(WORK INSTRUCTION) In the records below, which lines include "from"? Copy them.

┌──

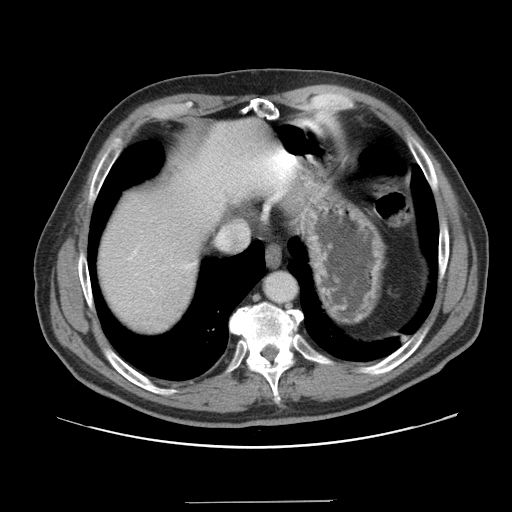
Contrast-enhanced abdominal CT, one axial slice; slice 137 of 151 in the series (ordered by position); 120 kVp; intravenous contrast given; soft-tissue window (W 400 / L 40 HU); 512 × 512 image matrix. Case-level facts recorded for this patient, not image findings: patient: male, age 41 years at operation; diagnosis: colorectal cancer liver metastases, imaged before liver resection; multiple liver metastases: no; largest metastasis: 2.1 cm.
Annotated regions visible in this slice (manually delineated by an expert):
- hepatic veins: box from (x=220, y=235) to (x=224, y=239) px
- liver: (x=97, y=118)–(x=293, y=334)
- planned liver remnant (the part of the liver to remain after resection): (x=97, y=151)–(x=229, y=334)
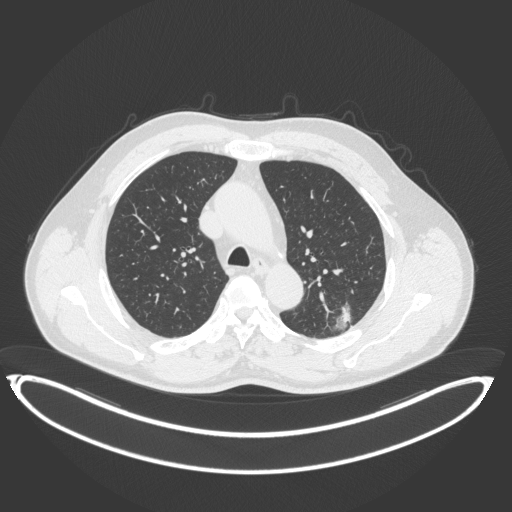
Chest CT, one axial slice. Position 254 of 399 along the scan axis. 120 kVp. Lung window (W 1500 / L -600 HU). 1 mm slice thickness. 512 × 512 image matrix, field of view 469 × 469 mm. Male patient, age 58 years. Case-level facts recorded for this patient, not image findings: clinical TNM (as recorded): T1c N0 M0; histopathological grade: G1-2.
Outlined on this slice (bounding box drawn by a radiologist):
- lung tumour (recorded histology: adenocarcinoma): box from (x=331, y=296) to (x=357, y=333) px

└──

(ANSWER TO THE PROBLEM)
- hepatic veins: box from (x=220, y=235) to (x=224, y=239) px
- lung tumour (recorded histology: adenocarcinoma): box from (x=331, y=296) to (x=357, y=333) px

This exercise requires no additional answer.